Without limiting the generality of the foregoing, the Board agrees that there shall be paid
from time to time all amounts required to be rebated to the United States pursuant to Section
148(f) of the Code and any temporary, proposed or final Treasury Regulations as may be
applicable to the Series N (Second Series) Bonds from time to time. This covenant shall survive
payment in full or defeasance of the Series N (Second Series) Bonds. The Board specifically
covenants to pay or cause to be paid to the United States, the Rebate Amount, at the times and in
the amounts described in the Memorandum of Instructions. The Trustee, by execution of its
Acceptance attached hereto, agrees to comply with all instructions of the Board given in
accordance with the Memorandum of Instructions.

       The Board reserves the right to amend the Resolution authorizing these Series N (Second
Series) Bonds without obtaining the consent of the owners of the Bonds (i) to whatever extent
shall, in the opinion of Bond Counsel, be deemed necessary to assure that interest on the Series
N (Second Series) Bonds shall be exempt from Federal income taxation, and (ii) to whatever
extent shall be permissible (without jeopardizing such tax exemption or the security of the
owners of the Series N (Second Series) Bonds) to eliminate or reduce any restrictions concerning
the Project, the investment of the proceeds of the Series N (Second Series) Bonds, or the
application of such proceedings or of the revenues of the Project. The purchasers of the Series N
(Second Series) Bonds are deemed to have relied fully upon these covenants and undertakings on
the part of the Board as part of the consideration for the purchase of the Series N (Second Series)
Bonds. To the extent that the Board obtains an opinion of nationally recognized bond counsel to
the effect that non-compliance with any of the covenants contained in this Resolution or referred
to in this Resolution would not subject interest on the Series N (Second Series) Bonds to Federal
income taxes or Kentucky income taxes, the Board shall not be required to comply with such
covenants or requirements.

       This Resolution is adopted in contemplation that Bond Counsel will render an opinion as
to exemption of principal of the Bonds from Kentucky ad valorem taxation and as to exemption
of interest on the Series N (Second Series) Bonds from Federal and Kentucky income taxation,
based on the assumption by bond Counsel that the Board complies with covenants made by the
Board with respect to compliance with the provisions of the Code and based on the assumption
of compliance by the Board with requirements as to any required rebate (and reports with
reference thereto) to the United States of America of certain investment earnings on the proceeds
of the Series N (Second Series) Bonds. The Board has been advised that, based on the foregoing
assumption of compliance, Bond Counsel is of the opinion that the Series N (Second Series)
Bonds are not "arbitrage bonds" within the meaning of Section 148 of the Code.

       Section 4.2. The Revenue Fund; Transfer to the Bond Fund and the Debt Service
Reserve Fund to Provide for the Additional Requirements of the Series N (Second Series) Bonds.

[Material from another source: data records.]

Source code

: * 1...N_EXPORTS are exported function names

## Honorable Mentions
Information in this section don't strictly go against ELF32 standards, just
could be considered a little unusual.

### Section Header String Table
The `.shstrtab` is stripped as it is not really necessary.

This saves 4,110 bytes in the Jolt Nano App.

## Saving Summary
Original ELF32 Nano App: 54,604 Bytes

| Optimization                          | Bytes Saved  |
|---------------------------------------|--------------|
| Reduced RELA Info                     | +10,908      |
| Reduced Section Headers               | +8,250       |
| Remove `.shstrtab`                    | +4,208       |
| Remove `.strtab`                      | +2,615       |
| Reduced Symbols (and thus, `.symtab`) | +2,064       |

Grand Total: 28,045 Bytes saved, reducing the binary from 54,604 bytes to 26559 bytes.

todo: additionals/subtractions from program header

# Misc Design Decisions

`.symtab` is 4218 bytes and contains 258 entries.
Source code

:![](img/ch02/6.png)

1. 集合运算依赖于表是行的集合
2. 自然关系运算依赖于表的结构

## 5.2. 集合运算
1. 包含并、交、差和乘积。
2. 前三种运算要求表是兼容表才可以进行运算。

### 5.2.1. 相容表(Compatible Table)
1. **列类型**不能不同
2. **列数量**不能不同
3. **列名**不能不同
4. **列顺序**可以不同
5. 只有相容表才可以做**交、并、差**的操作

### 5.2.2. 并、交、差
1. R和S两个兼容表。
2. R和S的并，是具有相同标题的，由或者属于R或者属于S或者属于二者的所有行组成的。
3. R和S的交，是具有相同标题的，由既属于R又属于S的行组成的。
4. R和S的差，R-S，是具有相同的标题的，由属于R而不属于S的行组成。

       (1)   From and after the issuance and delivery of the Series N (Second Series) Bonds,
the Treasurer, conforming to the provisions of Section 4.05(2) of the Basic Resolution, shall
transfer from the Revenue Fund and deposit to the credit of the Bond Fund from time to time
such sums as are required to pay (a) interest falling due on each November 1 with respect to the
Series N (Second Series) Bonds, and (b) interest and principal, if any, falling due on each May 1
with respect to the Series N (Second Series) Bonds; and such transfers and deposits into the
Bond Fund shall be in addition to the transfers and deposits required to be made from time to
time for payment of the interest on and principal of the Outstanding Bonds.